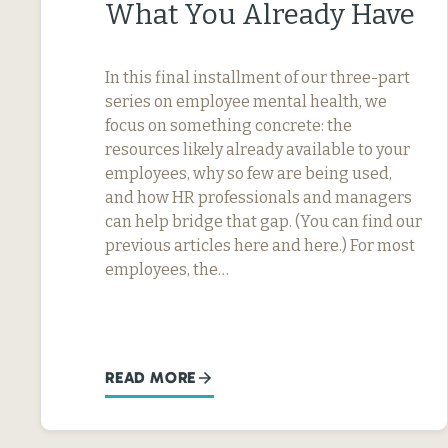
What You Already Have
In this final installment of our three-part
series on employee mental health, we
focus on something concrete: the
resources likely already available to your
employees, why so few are being used,
and how HR professionals and managers
can help bridge that gap. (You can find our
previous articles here and here.) For most
employees, the…
READ MORE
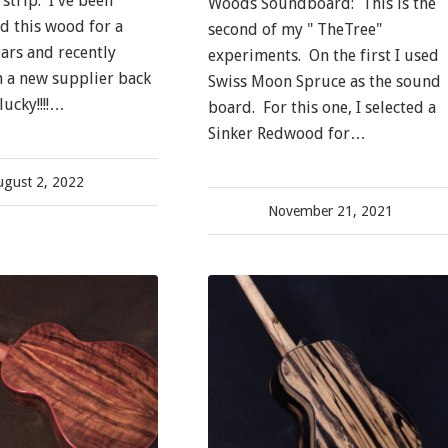
strip. I've been
Woods Soundboard: This is the
nd this wood for a
second of my " TheTree"
ears and recently
experiments. On the first I used
 a new supplier back
Swiss Moon Spruce as the sound
lucky!!!!…
board. For this one, I selected a
Sinker Redwood for…
ugust 2, 2022
November 21, 2021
◇ ◇ ◇
_Description of the task_: Where a line of the records has the string "employees", return that line.

_Your solution_:
employees, why so few are being used,
employees, the…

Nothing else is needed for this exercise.